# Last 500 rides or last 500 rated rides



## Digip (Feb 8, 2016)

Which is it? Which trips go in to computing our ratings?


----------



## Agent99 (Nov 4, 2015)

Last 500 rated rides.


----------



## Disgusted Driver (Jan 9, 2015)

According to partners site, last 500 rides:

"Your account's rating is based on the average of ratings provided for your last 500 completed trips."


----------



## Coachman (Sep 22, 2015)

Really, what possible difference does it make?


----------



## nickd8775 (Jul 12, 2015)

You could get a 1 star and 499 rides with no rating.


----------



## kes1981 (Apr 6, 2016)

It can make a huge difference, it's basic math


----------



## Bill Collector (Dec 17, 2015)

I've got 600+ rated trips with 4.90 rating. Around 200 have not rated. If all of them rate one star, then my rating would fall below 4.0 because all my five stars would be pushed away by new one stars. Bottomline, I've to maintain 450 five stars out of 500 trips to get rating value between 4.9 and 4.6. It is all about math!


----------



## wk1102 (Dec 25, 2015)

Digip said:


> Which is it? Which trips go in to computing our ratings?


It's rides, not only that but canceles count toward that 500 too.

I don't know if all cancels do or what. I know a while ago the cancels used to show up on our dashboard as a trip then they took them out about 2 monthso ago maybe 3. I suspect they still go towards the total, this would explain why some people think they are getting rated on a cancel.

They cancel, a five star trip falls off, and isn't replaced the average will drop a bit. Especially if that person has a lot of cancels. If they have a total of 320 trips, 200 of them rated and 180 cancels and a 4.75 rating. 320+180=500 trips.

950☆÷200=4.75

Now their next trip is a 4☆ and then they cancel 2 in a row. That counts as 3 trips so they now have 503 trips, so trips 1,2, and 3 fall off and are replaced with 4,cancel and cancel.

If trips 1,2,and 3 were 5s

We take 950-5=945...945+4=949... 949÷200=4.745 or 4.75.

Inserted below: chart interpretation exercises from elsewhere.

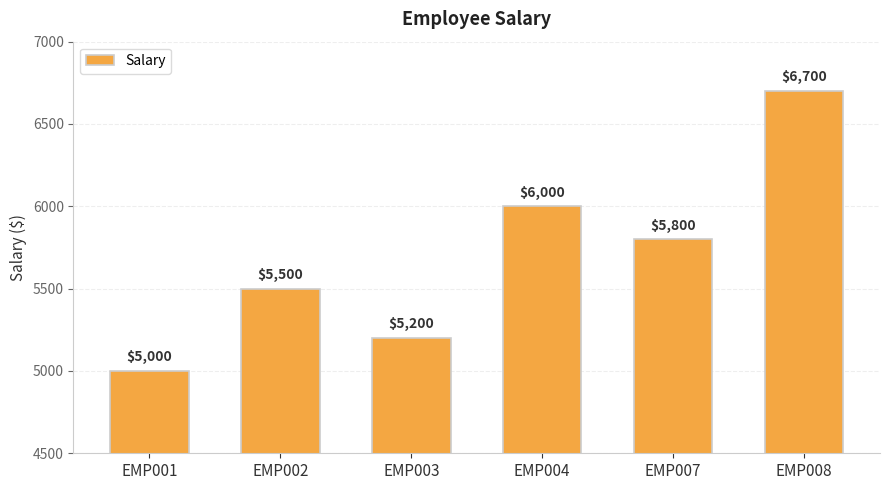

What is the maximum value shown in the chart?

6700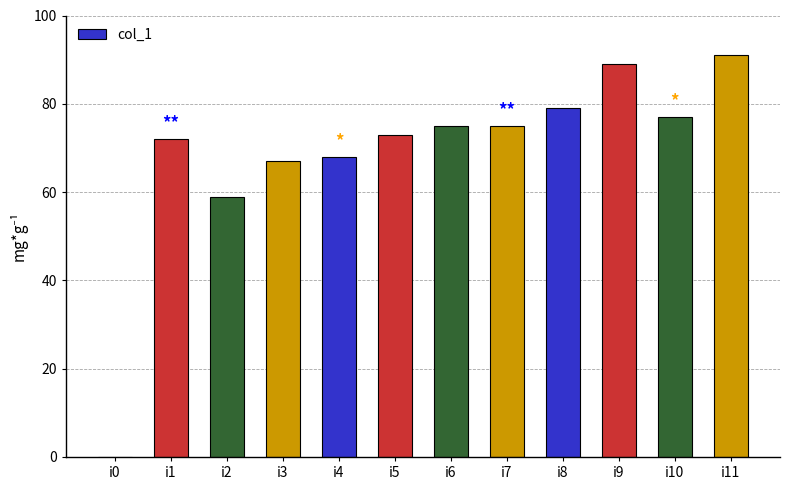

Reading left to right, transcribe all the data shown in this chart.

0	72	59	67	68	73	75	75	79	89	77	91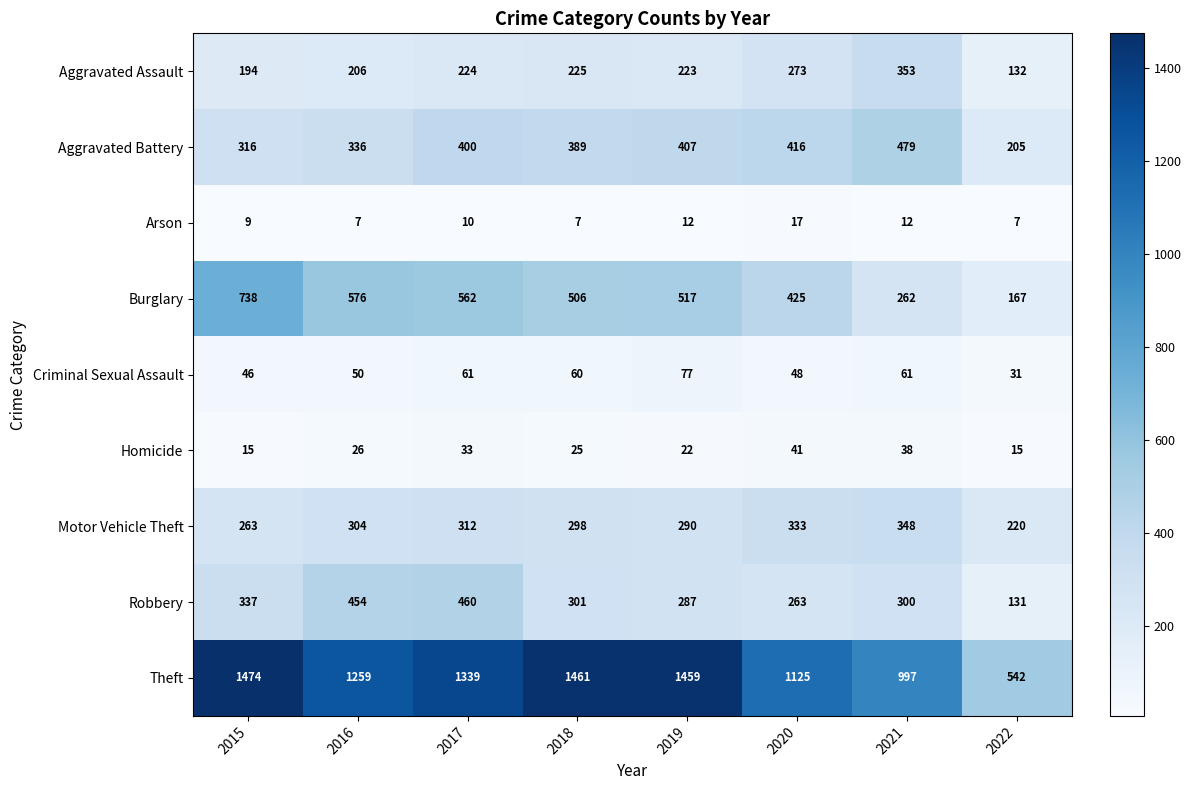

Which category has the highest value in the Theft series?

2015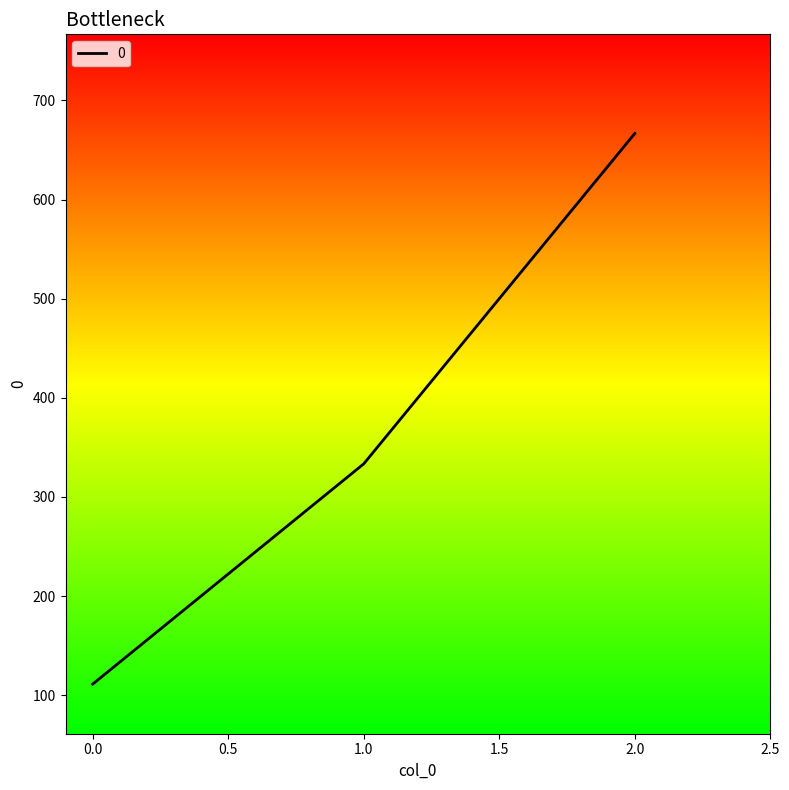

What is the difference between the second highest and minimum values?

222.2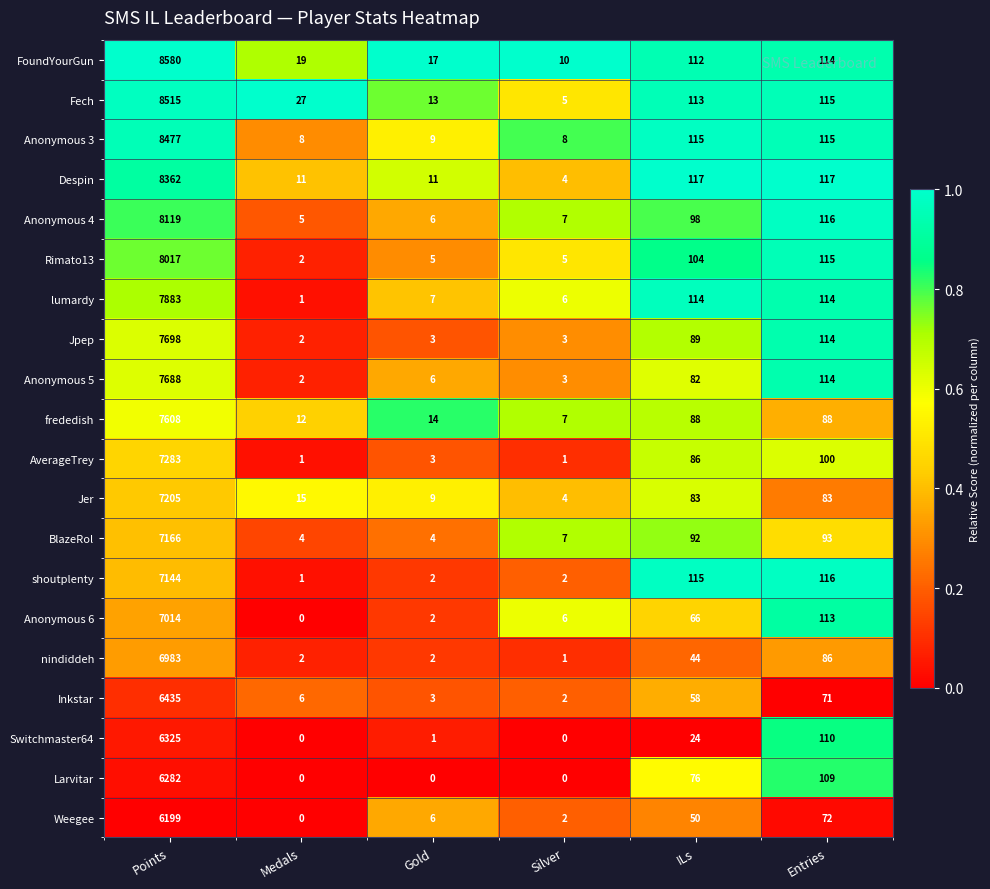

Which series has the largest total across all categories?

FoundYourGun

Then the cancels come into play. Trip 2 falls, so -5 949-5=944. 944÷199=4.743 
Next cancel drops trip 3. 944-5=939.
939÷198=4.742.

So it does matter how they count it, but if it's a non rated trip or a cancel it doesn't count against you. This is also why people think they are getting punished in the ratings for cancels.

I just figured this out a little while ago, as much as I'd like to believe uber is screwing with the ratings, I just don't think they are.


----------



## Bill Collector (Dec 17, 2015)

wk1102 said:


> It's rides, not only that but canceles count toward that 500 too.
> 
> I don't know if all cancels do or what. I know a while ago the cancels used to show up on our dashboard as a trip then they took them out about 2 monthso ago maybe 3. I suspect they still go towards the total, this would explain why some people think they are getting rated on a cancel.
> 
> ...


That does make sense... Last week my rating took a big drop after I cancelled one too many rides. Uber got noose all around drivers' jugulars. And still we are classified contractors.


----------



## Rick koch (Apr 26, 2016)

Cancels don't count


----------



## Rodrigo_Uber_305 (May 4, 2016)

wk1102 said:


> It's rides, not only that but canceles count toward that 500 too.
> 
> I don't know if all cancels do or what. I know a while ago the cancels used to show up on our dashboard as a trip then they took them out about 2 monthso ago maybe 3. I suspect they still go towards the total, this would explain why some people think they are getting rated on a cancel.
> 
> ...


Where is this 950 coming from?


----------